§ **Directive**: Copy out the lines beginning at the one with "Dungaciu: „Vrem să" and ending at the last line of the data, both included; pictures stay out.

+++ Exercise inputs +++

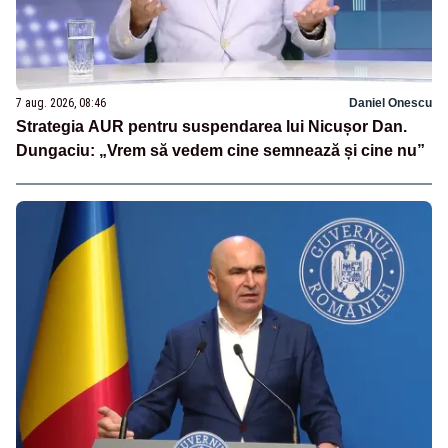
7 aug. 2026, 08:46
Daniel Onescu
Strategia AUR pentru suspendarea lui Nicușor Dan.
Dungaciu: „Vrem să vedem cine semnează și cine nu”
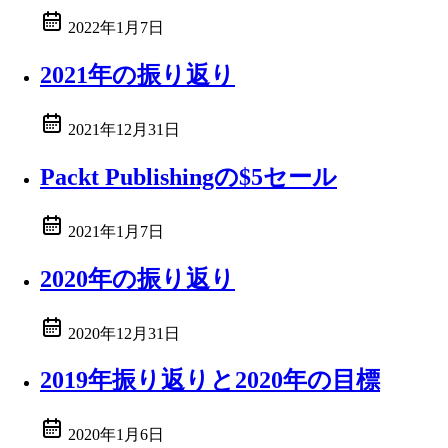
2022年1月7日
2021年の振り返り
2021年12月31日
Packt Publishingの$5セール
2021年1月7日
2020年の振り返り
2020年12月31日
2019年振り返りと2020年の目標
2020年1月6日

+++

§ **Final answer**:
Dungaciu: „Vrem să vedem cine semnează și cine nu”
2022年1月7日
2021年の振り返り
2021年12月31日
Packt Publishingの$5セール
2021年1月7日
2020年の振り返り
2020年12月31日
2019年振り返りと2020年の目標
2020年1月6日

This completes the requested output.